There were no surprises in the four lead candidates tipped to get elected for the two major parties after Saturday’s vote.

Alfred Sant and Miriam Dalli secured their seat in the Brussels Parliament for Labour and incumbents Roberta Metsola and David Casa did likewise for the Nationalists.

The bigger battle was for the third seat on either side, with the PN hoping to capture it from Labour.

But there was a surprise in the performance of Gozitan PL candidate Clint Camilleri, an architect, who garnered more than 13,000 votes on the first count. This placed him in fourth place just behind incumbent Marlene Mizzi.

Mr Camilleri made a clean sweep of Gozo for Labour, winning more than 6,600 votes and surpassing even Dr Sant, who had the most votes among PL candidates in all other districts.

He also did particularly well on the seventh district, where he is likely to have attracted the votes of hunters.

Incumbent Joseph Cuschieri, who started campaigning late, came in at a disappointing fifth with some 10,000 votes on the first count.

On the PN side, the incumbents did well, with Dr Metsola falling short of the quota by 3,600 votes at the first count.

Mr Casa came in second with a tally of almost 20,000 on the first count.

But a marked difference between the PN and the PL was how the party votes were apportioned between the individual candidates.

On the Labour side there were three candidates behind the top two who surpassed the rest by a significant margin.

On the PN side votes were more evenly spread out between four candidates immediately following the top two with a shorter distance to the next two candidates.

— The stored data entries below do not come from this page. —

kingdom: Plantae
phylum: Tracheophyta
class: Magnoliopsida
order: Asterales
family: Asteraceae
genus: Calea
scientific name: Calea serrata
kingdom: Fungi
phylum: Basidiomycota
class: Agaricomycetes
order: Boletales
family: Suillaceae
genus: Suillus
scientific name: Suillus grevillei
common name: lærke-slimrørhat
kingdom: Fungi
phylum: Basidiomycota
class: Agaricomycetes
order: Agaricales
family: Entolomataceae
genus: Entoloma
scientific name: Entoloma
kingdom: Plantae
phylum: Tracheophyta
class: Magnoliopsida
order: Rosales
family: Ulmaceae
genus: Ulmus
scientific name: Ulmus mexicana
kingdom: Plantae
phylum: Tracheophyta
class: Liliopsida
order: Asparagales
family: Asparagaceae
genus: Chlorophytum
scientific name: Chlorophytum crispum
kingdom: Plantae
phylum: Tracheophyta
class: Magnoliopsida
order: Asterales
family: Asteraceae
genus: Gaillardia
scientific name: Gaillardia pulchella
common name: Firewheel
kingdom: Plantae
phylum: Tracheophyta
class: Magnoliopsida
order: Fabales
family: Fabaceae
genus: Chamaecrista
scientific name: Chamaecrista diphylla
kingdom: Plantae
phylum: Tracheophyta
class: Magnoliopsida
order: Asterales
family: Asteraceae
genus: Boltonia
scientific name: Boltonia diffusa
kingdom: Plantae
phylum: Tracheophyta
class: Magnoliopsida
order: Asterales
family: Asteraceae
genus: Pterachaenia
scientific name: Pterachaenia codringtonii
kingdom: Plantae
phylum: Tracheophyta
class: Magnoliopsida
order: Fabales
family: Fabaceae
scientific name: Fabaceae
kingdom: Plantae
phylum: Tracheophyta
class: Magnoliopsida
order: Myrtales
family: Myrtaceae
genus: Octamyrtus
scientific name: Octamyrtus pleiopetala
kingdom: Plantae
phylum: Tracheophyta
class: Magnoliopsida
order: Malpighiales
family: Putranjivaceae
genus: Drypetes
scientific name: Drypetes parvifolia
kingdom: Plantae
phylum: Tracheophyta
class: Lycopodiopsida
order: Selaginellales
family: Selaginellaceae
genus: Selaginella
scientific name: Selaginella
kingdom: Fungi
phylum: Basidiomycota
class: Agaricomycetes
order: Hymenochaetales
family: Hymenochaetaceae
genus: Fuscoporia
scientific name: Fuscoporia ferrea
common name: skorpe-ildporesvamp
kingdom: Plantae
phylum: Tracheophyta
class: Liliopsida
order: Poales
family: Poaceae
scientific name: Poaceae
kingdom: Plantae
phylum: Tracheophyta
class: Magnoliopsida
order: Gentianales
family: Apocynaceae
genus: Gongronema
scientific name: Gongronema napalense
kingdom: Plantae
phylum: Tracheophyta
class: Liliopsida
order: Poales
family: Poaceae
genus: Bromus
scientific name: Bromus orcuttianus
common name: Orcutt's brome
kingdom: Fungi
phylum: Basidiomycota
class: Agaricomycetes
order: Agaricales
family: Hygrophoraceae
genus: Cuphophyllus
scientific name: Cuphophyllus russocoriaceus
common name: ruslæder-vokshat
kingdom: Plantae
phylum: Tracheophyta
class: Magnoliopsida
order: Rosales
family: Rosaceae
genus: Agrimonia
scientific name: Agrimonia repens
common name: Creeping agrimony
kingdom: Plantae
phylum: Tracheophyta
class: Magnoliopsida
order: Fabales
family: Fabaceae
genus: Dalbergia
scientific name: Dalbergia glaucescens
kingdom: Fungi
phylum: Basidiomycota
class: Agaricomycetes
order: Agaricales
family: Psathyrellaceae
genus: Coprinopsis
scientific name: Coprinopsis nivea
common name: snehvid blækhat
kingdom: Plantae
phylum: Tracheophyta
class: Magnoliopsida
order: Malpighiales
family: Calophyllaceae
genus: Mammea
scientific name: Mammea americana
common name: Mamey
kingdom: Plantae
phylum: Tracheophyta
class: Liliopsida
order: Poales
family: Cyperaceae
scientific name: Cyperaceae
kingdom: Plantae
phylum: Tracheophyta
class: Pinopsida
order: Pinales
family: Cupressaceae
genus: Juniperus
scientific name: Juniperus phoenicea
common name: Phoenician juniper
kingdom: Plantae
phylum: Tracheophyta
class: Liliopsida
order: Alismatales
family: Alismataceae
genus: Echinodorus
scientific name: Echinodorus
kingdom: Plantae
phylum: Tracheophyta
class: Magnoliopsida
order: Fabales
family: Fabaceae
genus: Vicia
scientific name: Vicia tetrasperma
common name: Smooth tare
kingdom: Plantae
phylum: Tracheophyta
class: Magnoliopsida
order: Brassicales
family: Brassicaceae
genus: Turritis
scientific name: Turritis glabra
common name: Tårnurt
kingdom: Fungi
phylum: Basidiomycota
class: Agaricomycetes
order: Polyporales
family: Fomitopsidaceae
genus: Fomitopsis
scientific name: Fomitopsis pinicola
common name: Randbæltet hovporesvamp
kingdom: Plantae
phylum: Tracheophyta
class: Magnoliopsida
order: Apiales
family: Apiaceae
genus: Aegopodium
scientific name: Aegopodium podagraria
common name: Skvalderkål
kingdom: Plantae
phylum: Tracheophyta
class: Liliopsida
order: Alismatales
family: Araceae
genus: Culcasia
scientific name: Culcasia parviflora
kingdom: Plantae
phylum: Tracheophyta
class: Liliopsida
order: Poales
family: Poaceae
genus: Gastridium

But beyond the fortunes of PN and PL candidates, the surprise was Imperium Europa’s Norman Lowell, who obtained more than 6,000 votes, surpassing Alternattiva Demokratika chairman Arnold Cassola, who captured almost 5,900.

Agents of the main parties were waiting with bated breath for Mr Lowell and Prof. Cassola to drop out of the race to see who inherited their votes. The sixth seat hinged on which party managed to capture the bulk of those votes.

Independent candidate Nazzareno Bonnici, contesting under the banner of Tal-Ajkla, won more than 1,200 votes on the first count.

He kept his hopes alive until the 10th count, outperforming PL candidates Peter Cordina and Fleur Vella and PN candidate Kevin Plumpton, all eliminated before him.

Eurosceptics Anthony Calleja and Ivan Grech Mintoff were both eliminated by the seventh count with the PL gaining most of their votes.

The atmosphere in the counting hall fluctuated between absolute calm and boredom to brief bouts of tension when vote transfers took place as candidate representatives sweated it out behind the Perspex to follow the progress.

The counting hall occasionally burst into applause as Mr Bonnici toured the place, shaking hands with everyone and giving short impromptu speeches as he was carried shoulder high by agents of the two major parties.

It was a breather that went down well with everyone and Mr Bonnici evidently relished the attention he got.